Every night at 2 AM, Nat Eliason's AI agent reads everything it did that day, and identifies one way to improve. Then it writes the fix directly into its own templates, memory files, and scripts.

No one reviews the change. By morning, the agent is already better than it was yesterday.

Eliason runs FelixCraft, a one-person e-commerce company built on the open-source OpenClaw framework, while working full-time at Alpha School in Austin. His primary agent, Felix (Claude Opus), handles the daily operations. A handful of specialist agents cover support, sales, content, and code.

His rule for adding agents: don't. Not until the pain is real. When Felix started dropping support emails during a traffic spike, Eliason spun up Iris to handle them. Not before.

The company has generated $257,856 in cumulative revenue ($913,762 annualized), per ZHCs.ai and TrustMRR. The whole system runs for about $400 a month. Fair disclosure: FelixCraft sells AI tools to an AI-interested audience. Even so, the operating principles transfer regardless of what the agent sells. 

Don’t focus your attention on the revenue though. The 2 AM loop holds all of the value. An agent that compounds its own improvements, night after night, while the founder sleeps.

Welcome back.
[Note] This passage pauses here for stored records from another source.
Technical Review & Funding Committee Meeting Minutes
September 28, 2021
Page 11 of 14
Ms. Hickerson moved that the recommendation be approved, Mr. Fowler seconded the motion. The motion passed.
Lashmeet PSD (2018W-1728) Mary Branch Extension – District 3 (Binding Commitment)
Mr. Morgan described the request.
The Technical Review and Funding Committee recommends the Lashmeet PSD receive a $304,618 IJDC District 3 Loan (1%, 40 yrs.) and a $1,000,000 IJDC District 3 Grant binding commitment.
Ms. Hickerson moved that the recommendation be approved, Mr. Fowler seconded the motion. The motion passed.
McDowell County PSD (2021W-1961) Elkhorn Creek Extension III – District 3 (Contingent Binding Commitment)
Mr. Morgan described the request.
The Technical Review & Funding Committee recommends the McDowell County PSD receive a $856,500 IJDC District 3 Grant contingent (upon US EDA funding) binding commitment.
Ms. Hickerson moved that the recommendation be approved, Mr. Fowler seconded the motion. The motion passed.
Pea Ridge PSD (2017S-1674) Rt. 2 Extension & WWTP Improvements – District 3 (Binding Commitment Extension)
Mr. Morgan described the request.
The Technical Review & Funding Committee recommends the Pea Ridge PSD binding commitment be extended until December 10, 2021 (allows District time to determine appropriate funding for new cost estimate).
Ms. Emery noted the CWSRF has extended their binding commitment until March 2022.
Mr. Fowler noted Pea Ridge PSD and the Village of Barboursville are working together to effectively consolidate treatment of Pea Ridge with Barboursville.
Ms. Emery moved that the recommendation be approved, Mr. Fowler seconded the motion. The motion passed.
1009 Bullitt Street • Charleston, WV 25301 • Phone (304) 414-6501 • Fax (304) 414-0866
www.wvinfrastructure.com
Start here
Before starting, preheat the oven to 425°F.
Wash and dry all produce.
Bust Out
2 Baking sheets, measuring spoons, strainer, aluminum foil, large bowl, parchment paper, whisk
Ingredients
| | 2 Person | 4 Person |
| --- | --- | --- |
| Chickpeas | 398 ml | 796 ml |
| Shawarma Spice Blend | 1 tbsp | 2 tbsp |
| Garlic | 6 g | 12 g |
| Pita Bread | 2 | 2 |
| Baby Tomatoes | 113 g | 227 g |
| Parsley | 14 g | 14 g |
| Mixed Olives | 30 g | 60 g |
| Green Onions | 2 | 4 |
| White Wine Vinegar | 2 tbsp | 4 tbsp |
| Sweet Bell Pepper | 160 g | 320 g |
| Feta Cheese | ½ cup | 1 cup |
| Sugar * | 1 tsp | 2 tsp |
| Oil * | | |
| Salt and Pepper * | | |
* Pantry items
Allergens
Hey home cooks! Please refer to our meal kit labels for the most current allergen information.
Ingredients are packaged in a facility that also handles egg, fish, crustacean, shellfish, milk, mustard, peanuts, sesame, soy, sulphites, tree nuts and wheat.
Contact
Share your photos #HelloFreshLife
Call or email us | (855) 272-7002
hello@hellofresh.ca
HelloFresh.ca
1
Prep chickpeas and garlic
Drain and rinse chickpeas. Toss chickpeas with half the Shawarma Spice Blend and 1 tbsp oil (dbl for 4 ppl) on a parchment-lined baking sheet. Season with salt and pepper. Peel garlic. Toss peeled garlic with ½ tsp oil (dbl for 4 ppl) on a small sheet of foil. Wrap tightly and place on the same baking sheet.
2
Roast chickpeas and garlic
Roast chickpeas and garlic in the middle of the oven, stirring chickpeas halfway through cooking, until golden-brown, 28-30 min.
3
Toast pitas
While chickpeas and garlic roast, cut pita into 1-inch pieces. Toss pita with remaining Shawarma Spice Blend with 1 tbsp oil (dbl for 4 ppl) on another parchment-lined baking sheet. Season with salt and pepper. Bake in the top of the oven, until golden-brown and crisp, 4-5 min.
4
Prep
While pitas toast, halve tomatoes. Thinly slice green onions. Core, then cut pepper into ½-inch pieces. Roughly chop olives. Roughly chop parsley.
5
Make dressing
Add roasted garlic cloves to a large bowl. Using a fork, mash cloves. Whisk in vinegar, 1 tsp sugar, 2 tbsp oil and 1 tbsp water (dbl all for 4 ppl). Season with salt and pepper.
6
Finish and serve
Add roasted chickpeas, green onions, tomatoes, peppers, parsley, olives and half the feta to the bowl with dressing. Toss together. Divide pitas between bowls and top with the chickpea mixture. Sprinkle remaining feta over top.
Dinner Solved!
Let's get to work.

2x

By the two-year mark, AI-native solo startups generated almost twice the revenue of other solo-founded startups.

Stripe's finding, published May 28, from an analysis of thousands of solo-founded Atlas startups incorporated in 2022 and 2023. That is real payment transaction data, not a survey.

The obvious objection: a few breakout companies inflating the average. Stripe addressed it. "Revenue at the 99th percentile was nearly the same for AI-native and other startups. The difference comes from the broader distribution, with AI-native startups outperforming from roughly the 50th to the 95th percentile."

Not a winner-takes-all effect. A broad structural lift across the middle and upper-middle of the distribution.  AI-native startups are outperforming at almost every level. 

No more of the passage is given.